▶ **Directive**: Could you rewrite these entries, swapping "common name" for "vernacular name" and leaving everything else unchanged? Leave the pictures out of your answer.
━━━━━━
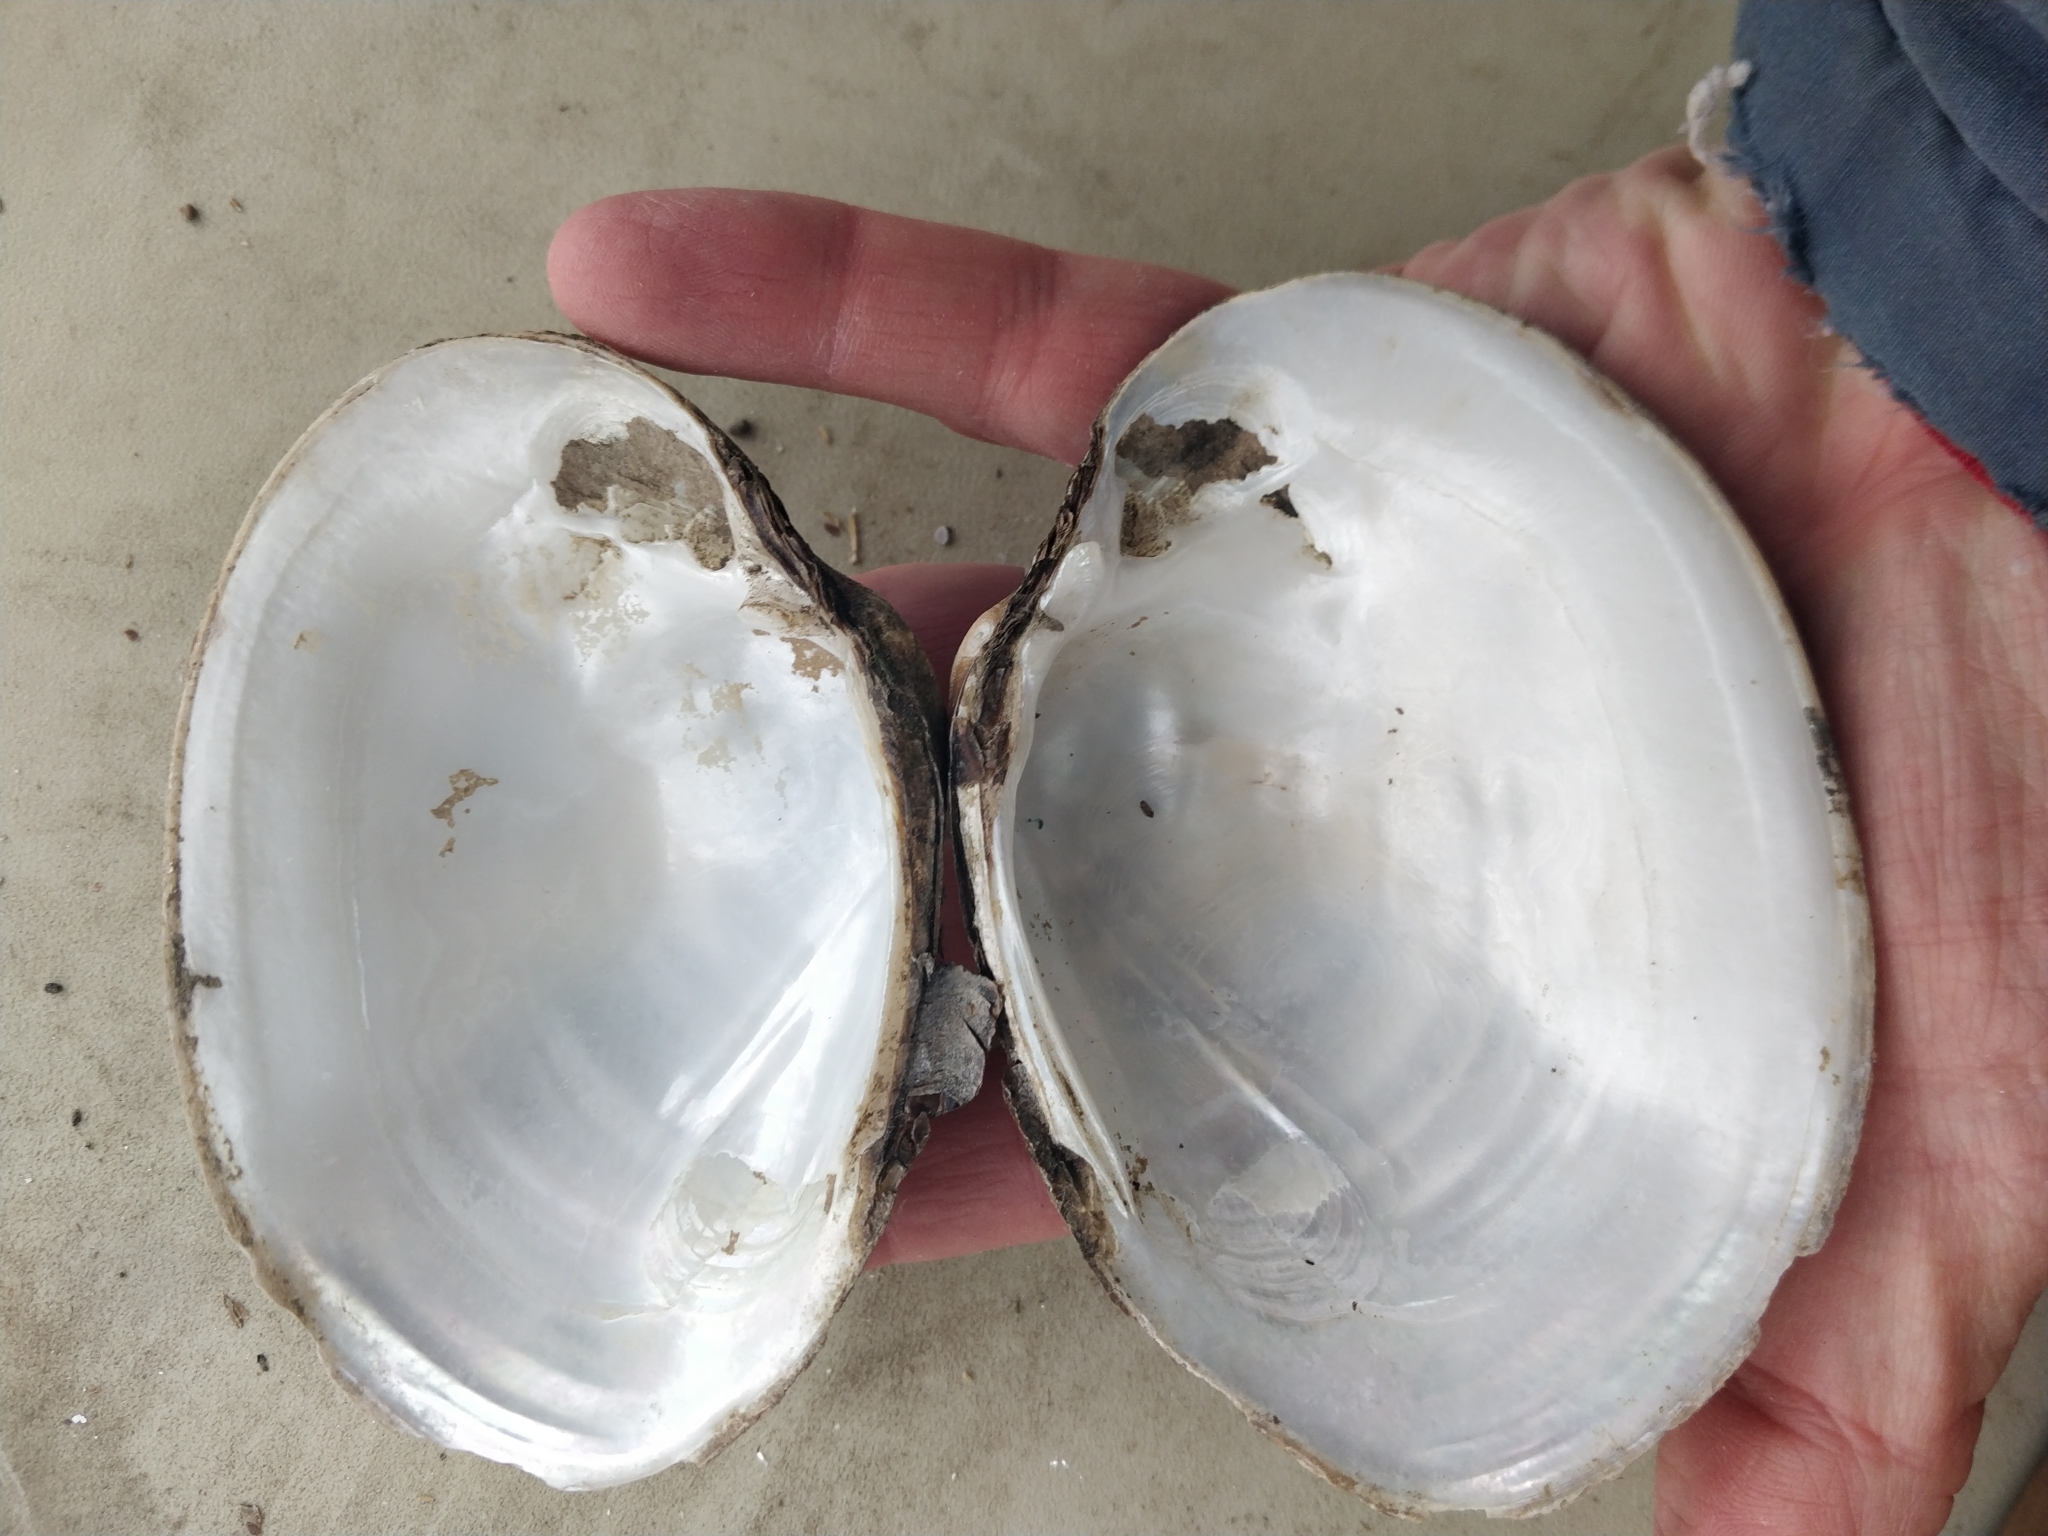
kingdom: Animalia
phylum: Mollusca
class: Bivalvia
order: Unionida
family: Unionidae
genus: Lampsilis
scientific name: Lampsilis cardium
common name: Plain pocketbook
━━━━━━
▶ **Answer**:
kingdom: Animalia
phylum: Mollusca
class: Bivalvia
order: Unionida
family: Unionidae
genus: Lampsilis
scientific name: Lampsilis cardium
vernacular name: Plain pocketbook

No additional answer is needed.